Data Stewards shall document all data access privileges, and will reevaluate access privileges when a user’s job assignment changes. When a user no longer requires data access or leaves the University for any reason, the Data Steward shall revoke the user’s access privileges. The user’s supervisor is responsible for making appropriate and timely requests to the Data Steward for IT resource account access modification.

Individuals with access to Confidential or Protected Data may not share or redistribute this data without receiving the expressed, prior consent of the Data Steward.

Login Names and Passwords

Data Administrators will configure systems and applications to meet the following requirements to authentic users of IT resources that store, process or transmit Confidential or Protected Data:

  • Data Administrators must assign each user a unique login name.
  • Login names will have an associated password, which is required to minimally meet the standards outlined in the University password standards.

Users must not share account passwords with any other person.

Review & Compliance

For systems where Confidential Data is stored, processed, or transmitted, Data Stewards and Data Administrators will review user access rights annually using a documented process.

Data Stewards, or their designated representatives, shall ensure appropriate procedures are documented, disseminated, and implemented to ensure compliance with this policy.

Policy Effective May 16, 2012 (Approved by President’s Cabinet)

Acceptable Use, Information Technology

Title: Acceptable Use, Information Technology
Policy Owner: Information Security Office
Applies to: Students, Employees, Users
Campus Applicability: All university departments at all campuses except UConn Health
Effective Date: May 16, 2012
For More Information, Contact Chief Information Security Officer
Contact Information: (860) 486-8255
Official Website: http://security.uconn.edu/

This policy is available in the Information Security Policy Manual.

The Acceptable Use policy is intended to supplement the State of Connecticut Acceptable Use policy and applies to all users of the University’s computer and network resources.

Information technology (IT) resources must be utilized respectfully and as authorized and designed.

While utilizing University-owned IT resources, no user or administrator is authorized to engage in any activity that violates University policy or any illegal activity under local, state, federal or international law.

Users and administrators may not engage in any activity that interrupts personal productivity or the service of any University resources.

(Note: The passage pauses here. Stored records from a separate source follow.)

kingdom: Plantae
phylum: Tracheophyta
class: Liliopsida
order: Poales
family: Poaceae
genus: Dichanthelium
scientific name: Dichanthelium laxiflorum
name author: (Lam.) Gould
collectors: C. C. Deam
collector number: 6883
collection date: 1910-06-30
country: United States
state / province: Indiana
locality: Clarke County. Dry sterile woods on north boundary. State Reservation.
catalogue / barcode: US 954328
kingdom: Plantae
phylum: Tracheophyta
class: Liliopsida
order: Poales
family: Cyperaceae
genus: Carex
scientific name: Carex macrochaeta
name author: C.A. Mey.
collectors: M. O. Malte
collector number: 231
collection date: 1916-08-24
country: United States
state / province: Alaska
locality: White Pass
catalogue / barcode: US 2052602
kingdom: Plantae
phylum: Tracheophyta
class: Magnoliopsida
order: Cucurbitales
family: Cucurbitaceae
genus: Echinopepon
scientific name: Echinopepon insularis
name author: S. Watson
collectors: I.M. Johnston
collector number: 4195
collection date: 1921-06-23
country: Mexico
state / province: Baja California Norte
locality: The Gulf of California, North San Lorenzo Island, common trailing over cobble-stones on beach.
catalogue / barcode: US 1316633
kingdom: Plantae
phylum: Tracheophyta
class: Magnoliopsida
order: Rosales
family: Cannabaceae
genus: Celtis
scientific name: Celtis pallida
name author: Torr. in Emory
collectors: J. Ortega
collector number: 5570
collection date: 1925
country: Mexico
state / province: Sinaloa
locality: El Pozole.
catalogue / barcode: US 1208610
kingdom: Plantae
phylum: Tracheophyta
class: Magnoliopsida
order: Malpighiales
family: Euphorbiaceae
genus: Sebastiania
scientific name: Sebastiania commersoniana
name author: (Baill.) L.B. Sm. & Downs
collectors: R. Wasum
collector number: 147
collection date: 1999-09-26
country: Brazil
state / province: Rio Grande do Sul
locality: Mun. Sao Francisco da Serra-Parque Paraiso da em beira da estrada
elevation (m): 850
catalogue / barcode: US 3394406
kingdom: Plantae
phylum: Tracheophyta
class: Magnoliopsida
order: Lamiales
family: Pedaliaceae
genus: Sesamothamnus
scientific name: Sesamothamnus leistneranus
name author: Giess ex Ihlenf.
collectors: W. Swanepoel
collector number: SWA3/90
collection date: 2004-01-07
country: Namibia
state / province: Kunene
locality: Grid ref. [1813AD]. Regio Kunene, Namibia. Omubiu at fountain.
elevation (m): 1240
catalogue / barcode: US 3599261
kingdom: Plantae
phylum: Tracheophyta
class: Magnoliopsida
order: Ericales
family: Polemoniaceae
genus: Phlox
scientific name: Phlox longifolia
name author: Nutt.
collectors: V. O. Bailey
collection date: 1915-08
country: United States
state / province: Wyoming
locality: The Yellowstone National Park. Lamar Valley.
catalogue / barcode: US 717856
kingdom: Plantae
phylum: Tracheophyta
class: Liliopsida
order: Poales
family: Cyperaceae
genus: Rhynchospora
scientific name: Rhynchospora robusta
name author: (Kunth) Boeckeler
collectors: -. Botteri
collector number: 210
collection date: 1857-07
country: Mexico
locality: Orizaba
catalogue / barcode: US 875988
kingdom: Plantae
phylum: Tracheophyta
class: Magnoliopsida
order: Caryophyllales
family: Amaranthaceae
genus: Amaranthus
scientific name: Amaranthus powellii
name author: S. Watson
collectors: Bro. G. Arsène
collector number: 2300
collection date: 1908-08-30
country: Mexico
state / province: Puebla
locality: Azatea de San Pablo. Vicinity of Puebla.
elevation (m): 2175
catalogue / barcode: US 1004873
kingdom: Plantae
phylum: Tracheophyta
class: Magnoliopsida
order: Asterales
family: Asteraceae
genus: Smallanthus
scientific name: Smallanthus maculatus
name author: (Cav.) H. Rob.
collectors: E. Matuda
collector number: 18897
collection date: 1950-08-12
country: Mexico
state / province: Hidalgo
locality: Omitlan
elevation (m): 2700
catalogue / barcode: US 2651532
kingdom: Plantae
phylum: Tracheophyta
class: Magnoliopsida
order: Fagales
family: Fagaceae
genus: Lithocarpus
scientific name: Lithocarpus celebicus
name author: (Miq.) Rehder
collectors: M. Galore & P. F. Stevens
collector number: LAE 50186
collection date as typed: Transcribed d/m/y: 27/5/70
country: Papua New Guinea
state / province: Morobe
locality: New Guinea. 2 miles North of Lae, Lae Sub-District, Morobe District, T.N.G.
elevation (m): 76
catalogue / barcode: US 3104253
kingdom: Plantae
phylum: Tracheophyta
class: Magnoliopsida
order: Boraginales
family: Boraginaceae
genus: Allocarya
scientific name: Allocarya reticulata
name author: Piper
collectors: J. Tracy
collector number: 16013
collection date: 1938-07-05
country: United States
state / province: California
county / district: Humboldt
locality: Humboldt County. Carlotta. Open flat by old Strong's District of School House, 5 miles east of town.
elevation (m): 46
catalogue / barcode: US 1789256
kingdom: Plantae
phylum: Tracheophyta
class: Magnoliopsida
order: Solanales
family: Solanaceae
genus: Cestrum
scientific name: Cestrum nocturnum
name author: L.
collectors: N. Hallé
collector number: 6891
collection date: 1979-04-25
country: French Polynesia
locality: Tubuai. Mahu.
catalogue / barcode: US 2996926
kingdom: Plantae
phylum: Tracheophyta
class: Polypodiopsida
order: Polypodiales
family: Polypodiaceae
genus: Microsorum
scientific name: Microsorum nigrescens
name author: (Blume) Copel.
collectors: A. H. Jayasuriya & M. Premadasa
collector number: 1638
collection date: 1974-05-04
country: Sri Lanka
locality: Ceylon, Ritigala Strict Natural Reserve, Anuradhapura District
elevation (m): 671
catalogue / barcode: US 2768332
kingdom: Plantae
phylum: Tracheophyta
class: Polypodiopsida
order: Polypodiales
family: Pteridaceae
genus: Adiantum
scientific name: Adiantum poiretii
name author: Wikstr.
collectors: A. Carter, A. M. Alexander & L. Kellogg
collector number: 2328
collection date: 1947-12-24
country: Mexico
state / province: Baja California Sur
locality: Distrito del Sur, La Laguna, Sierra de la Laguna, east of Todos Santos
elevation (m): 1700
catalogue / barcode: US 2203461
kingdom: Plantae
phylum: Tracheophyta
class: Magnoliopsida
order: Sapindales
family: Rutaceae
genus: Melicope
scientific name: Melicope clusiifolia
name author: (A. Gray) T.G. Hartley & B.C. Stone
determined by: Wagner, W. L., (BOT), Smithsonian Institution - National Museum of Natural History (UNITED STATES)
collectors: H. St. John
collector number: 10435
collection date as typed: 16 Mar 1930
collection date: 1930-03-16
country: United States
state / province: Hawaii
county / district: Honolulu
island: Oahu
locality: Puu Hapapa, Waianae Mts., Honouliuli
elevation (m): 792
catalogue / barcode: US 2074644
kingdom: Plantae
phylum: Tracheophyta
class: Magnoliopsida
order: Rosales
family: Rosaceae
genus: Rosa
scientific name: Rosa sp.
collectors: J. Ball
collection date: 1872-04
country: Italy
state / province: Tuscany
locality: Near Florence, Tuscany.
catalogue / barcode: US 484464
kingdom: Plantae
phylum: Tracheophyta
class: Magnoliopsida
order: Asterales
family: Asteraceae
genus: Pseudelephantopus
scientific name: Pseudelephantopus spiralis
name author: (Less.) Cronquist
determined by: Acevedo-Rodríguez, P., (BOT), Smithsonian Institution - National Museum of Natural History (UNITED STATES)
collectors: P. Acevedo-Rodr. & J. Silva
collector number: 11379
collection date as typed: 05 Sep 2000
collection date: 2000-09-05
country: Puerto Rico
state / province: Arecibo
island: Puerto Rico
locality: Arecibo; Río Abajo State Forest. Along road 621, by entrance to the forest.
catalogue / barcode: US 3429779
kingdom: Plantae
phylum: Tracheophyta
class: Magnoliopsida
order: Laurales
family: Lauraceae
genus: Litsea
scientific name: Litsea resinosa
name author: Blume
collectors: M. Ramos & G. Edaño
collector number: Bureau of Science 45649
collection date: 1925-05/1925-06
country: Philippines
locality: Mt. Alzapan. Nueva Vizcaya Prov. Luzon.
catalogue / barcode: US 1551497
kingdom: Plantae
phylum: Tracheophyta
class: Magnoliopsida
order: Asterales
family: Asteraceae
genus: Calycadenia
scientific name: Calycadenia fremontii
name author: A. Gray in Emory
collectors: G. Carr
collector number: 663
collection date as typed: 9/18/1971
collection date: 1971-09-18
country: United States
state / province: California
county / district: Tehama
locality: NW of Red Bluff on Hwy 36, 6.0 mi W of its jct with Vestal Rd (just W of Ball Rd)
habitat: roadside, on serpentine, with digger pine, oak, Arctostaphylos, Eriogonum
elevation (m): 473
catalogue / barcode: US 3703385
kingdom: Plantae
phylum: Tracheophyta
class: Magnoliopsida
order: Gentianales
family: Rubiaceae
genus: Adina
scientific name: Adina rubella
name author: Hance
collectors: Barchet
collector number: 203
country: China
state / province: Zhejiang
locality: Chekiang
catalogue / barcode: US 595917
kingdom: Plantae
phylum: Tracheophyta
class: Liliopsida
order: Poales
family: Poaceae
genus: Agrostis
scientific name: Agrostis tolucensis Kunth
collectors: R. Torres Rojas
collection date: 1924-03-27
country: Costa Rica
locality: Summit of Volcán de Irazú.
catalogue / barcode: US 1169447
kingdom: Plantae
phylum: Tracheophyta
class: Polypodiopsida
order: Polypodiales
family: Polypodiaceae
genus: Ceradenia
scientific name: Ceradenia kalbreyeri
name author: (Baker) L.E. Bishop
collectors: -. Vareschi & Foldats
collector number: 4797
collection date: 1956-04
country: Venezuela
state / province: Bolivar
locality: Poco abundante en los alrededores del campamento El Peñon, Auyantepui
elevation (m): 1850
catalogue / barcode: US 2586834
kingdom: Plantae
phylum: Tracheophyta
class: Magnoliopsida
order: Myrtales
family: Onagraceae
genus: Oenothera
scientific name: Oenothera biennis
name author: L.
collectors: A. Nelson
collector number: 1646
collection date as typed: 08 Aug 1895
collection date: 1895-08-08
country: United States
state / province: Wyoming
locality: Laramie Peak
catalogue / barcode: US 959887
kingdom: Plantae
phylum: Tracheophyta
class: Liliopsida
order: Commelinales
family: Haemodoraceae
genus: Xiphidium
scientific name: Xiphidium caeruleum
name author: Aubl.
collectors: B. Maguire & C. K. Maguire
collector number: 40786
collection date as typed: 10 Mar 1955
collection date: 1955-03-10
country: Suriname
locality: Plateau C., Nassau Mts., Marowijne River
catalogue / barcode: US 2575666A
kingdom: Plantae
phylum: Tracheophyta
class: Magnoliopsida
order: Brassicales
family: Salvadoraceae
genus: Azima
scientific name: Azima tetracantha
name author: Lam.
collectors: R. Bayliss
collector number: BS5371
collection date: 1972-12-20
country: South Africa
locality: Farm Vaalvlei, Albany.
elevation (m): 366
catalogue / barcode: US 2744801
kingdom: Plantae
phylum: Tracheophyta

Users and administrators will not intentionally disrupt, damage, or alter data, software, or other IT resources belonging to the University or to any other entity. This includes spreading viruses, sending spam messages, performing denial of service attacks, compromising another individual’s ability to use IT resources, and performing system/network reconnaissance.

Users of University systems shall not tamper with, disable, or circumvent any security mechanism, including software applications, login account controls, network security rules, hardware devices, etc.

Users shall not introduce any prohibited information technology resources that could disrupt operations or compromise security of the University’s IT resources.